### SUPPLIED DATA
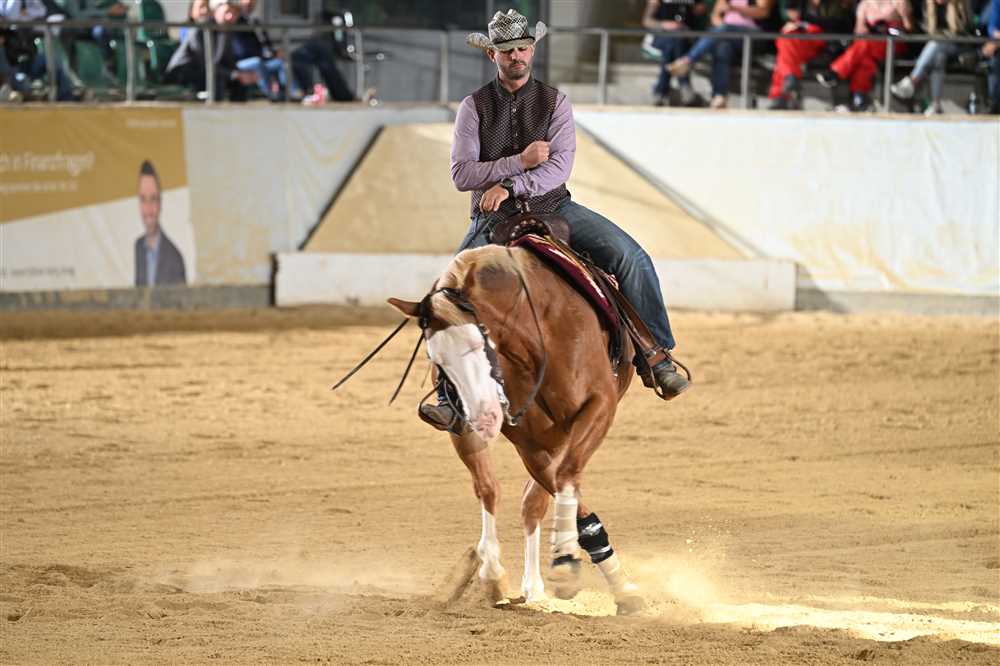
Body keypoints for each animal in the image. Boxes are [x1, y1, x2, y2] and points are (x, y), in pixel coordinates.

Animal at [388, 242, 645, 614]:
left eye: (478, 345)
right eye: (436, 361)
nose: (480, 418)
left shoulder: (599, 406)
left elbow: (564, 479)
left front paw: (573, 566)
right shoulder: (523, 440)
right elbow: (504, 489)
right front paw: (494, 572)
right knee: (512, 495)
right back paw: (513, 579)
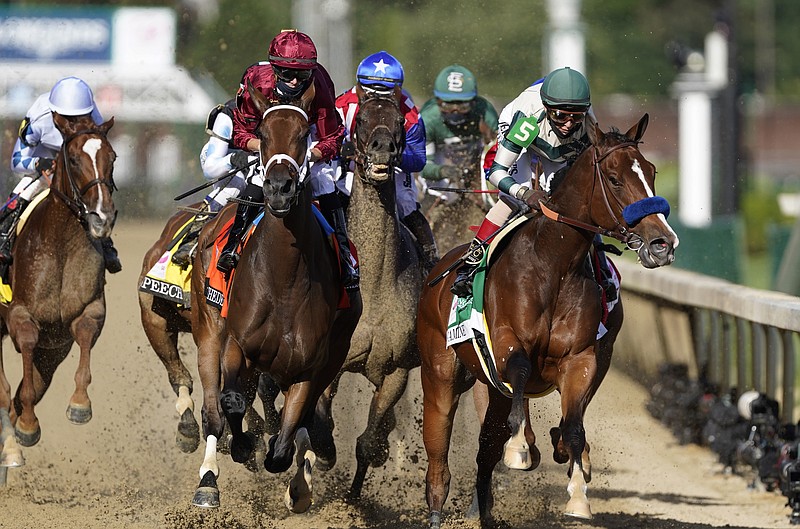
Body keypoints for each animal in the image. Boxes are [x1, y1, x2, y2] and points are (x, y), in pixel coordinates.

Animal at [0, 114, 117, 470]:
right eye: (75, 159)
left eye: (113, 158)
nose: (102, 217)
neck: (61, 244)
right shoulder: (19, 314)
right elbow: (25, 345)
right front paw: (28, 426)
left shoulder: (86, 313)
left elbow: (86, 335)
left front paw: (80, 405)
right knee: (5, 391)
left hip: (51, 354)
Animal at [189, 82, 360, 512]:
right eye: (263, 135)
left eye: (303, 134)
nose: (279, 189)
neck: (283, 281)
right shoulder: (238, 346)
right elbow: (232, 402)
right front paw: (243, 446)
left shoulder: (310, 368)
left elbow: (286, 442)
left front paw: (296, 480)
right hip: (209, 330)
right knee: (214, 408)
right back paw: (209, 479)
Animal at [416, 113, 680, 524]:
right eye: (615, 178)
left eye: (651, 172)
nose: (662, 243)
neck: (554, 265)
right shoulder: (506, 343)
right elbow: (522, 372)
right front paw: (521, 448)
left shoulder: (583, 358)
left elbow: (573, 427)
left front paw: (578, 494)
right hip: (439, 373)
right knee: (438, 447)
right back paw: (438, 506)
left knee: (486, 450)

...

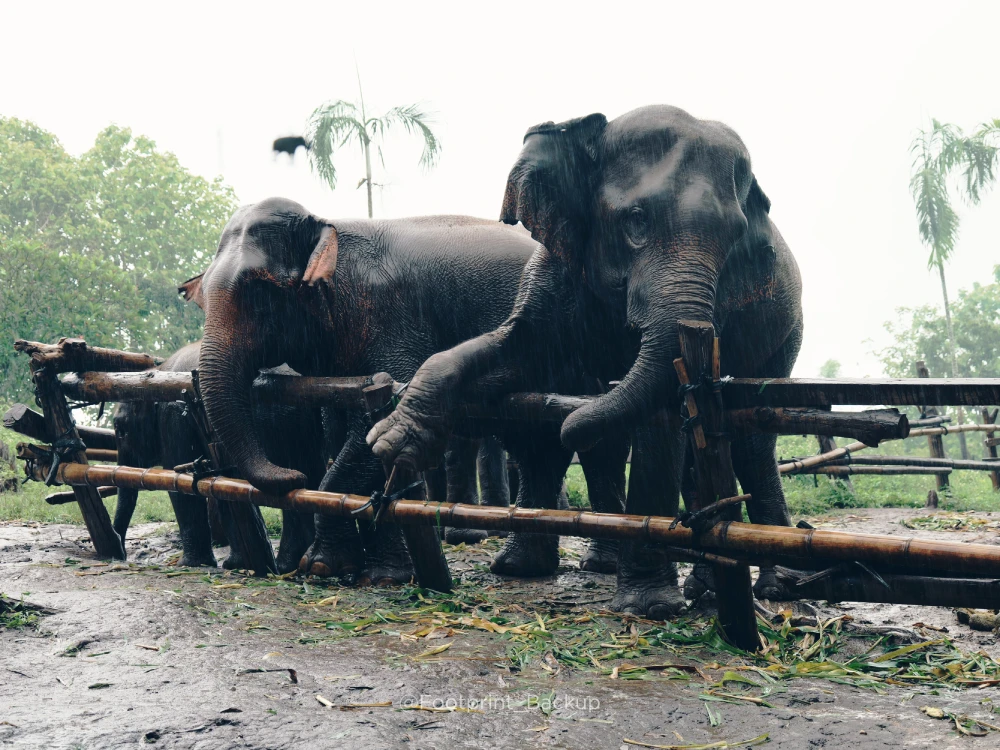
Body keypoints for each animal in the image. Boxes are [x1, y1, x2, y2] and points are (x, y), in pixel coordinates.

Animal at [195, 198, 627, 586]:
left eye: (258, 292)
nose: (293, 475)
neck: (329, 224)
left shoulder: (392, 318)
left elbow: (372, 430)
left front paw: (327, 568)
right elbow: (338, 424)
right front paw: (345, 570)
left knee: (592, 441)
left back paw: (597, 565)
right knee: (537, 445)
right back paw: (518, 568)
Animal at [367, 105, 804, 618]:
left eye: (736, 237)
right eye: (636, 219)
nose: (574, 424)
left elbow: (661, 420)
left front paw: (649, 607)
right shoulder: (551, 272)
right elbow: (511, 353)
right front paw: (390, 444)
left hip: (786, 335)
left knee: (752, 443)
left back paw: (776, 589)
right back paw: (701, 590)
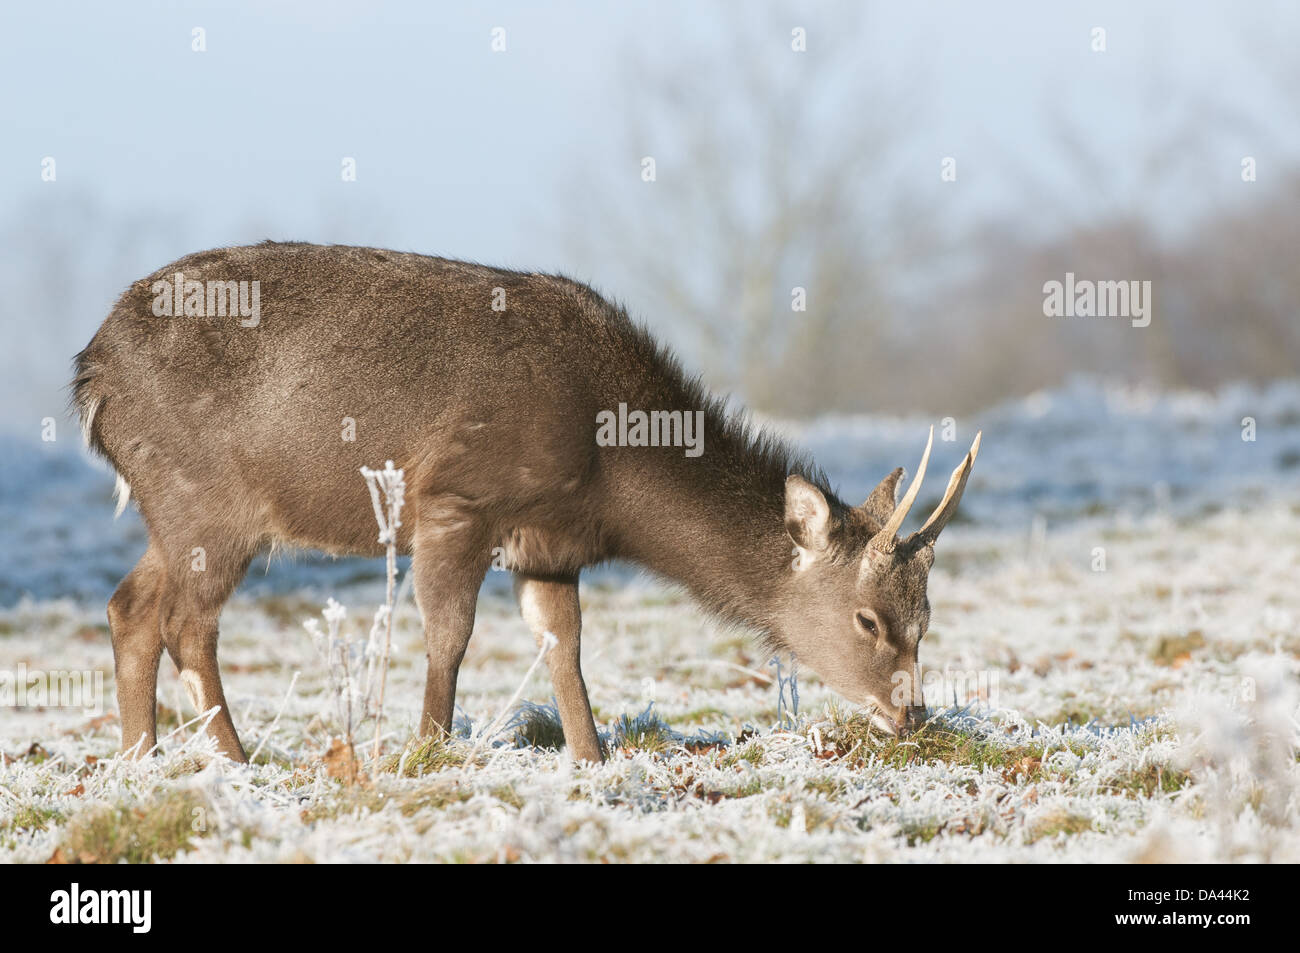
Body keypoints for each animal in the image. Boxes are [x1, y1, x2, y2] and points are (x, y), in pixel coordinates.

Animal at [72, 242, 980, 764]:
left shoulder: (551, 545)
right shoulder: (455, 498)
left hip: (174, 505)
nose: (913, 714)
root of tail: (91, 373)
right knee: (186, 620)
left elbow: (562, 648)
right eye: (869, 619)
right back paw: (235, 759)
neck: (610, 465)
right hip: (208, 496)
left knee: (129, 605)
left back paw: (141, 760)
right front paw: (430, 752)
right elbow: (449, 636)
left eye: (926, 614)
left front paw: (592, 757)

==

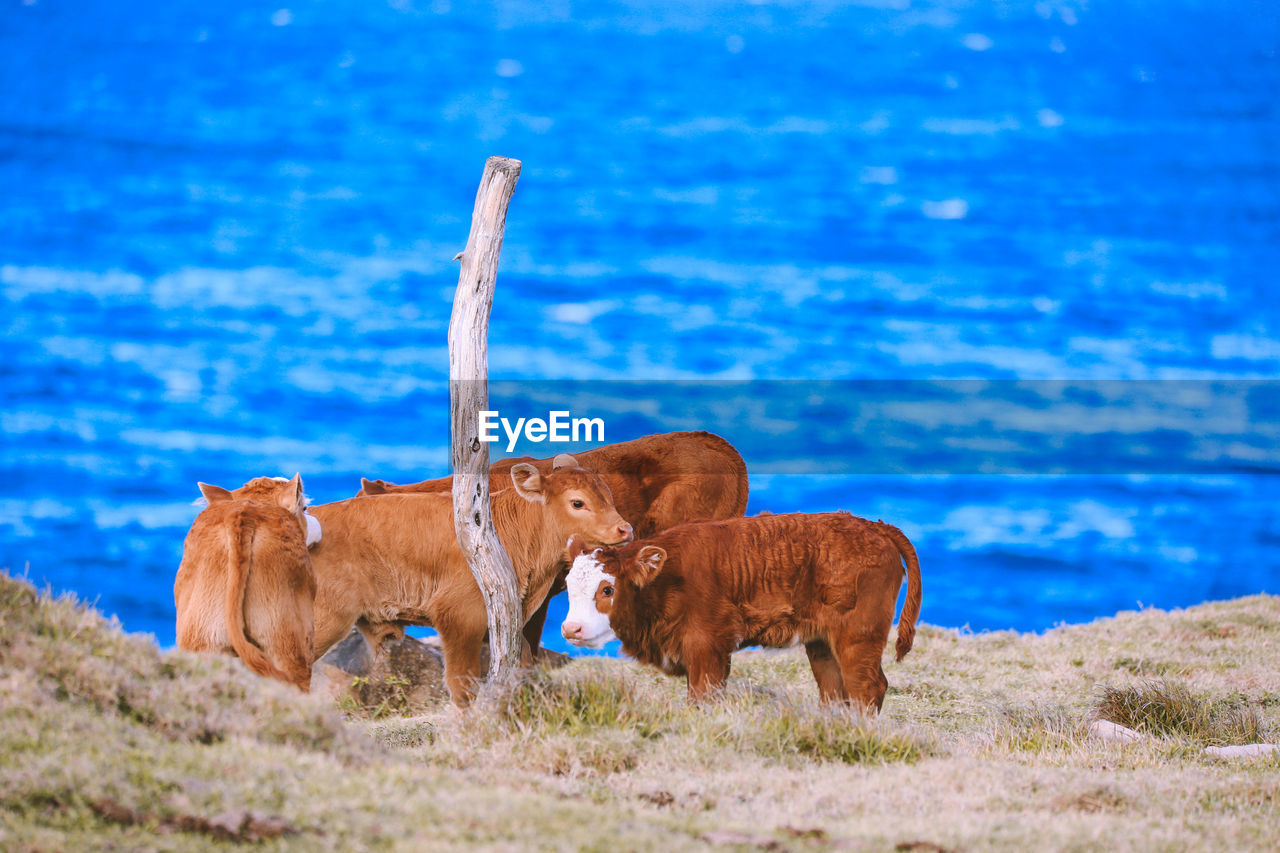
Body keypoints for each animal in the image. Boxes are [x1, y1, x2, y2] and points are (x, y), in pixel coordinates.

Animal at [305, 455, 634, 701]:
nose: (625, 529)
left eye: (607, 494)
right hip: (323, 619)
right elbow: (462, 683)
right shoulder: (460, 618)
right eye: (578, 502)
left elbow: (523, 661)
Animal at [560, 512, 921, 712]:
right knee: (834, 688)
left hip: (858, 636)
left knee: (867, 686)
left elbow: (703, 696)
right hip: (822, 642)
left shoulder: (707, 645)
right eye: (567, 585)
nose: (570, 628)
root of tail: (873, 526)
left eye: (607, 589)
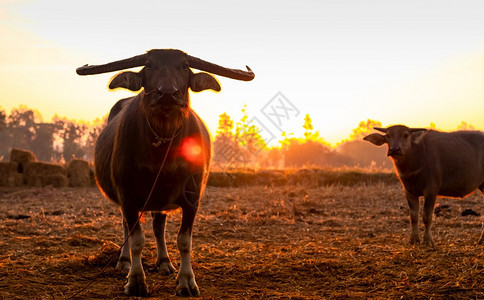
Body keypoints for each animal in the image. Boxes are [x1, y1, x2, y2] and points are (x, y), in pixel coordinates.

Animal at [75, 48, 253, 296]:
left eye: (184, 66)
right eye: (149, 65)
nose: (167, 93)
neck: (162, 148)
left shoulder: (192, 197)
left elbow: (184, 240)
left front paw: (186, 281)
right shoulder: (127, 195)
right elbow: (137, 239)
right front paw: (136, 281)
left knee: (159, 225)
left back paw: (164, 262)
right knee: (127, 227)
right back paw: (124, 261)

### ASSIGNED TASK
Out of the entries above, write out only the lines between the line holding "right eye: (75, 159)" and the line holding "right knee: (438, 447)", inclusive, each exactly as given.

### RESULT
right eye: (75, 159)
left eye: (113, 158)
nose: (102, 217)
neck: (61, 244)
right shoulder: (19, 314)
right elbow: (25, 345)
right front paw: (28, 426)
left shoulder: (86, 313)
left elbow: (86, 335)
left front paw: (80, 405)
right knee: (5, 391)
left hip: (51, 354)
Animal at [189, 82, 360, 512]:
right eye: (263, 135)
left eye: (303, 134)
nose: (279, 189)
neck: (283, 281)
right shoulder: (238, 346)
right elbow: (232, 402)
right front paw: (243, 446)
left shoulder: (310, 368)
left elbow: (286, 442)
left front paw: (296, 480)
right hip: (209, 330)
right knee: (214, 408)
right back paw: (209, 479)
Animal at [416, 113, 680, 524]:
right eye: (615, 178)
left eye: (651, 172)
nose: (662, 243)
neck: (554, 265)
right shoulder: (506, 343)
right elbow: (522, 372)
right front paw: (521, 448)
left shoulder: (583, 358)
left elbow: (573, 427)
left front paw: (578, 494)
right hip: (439, 373)
right knee: (438, 447)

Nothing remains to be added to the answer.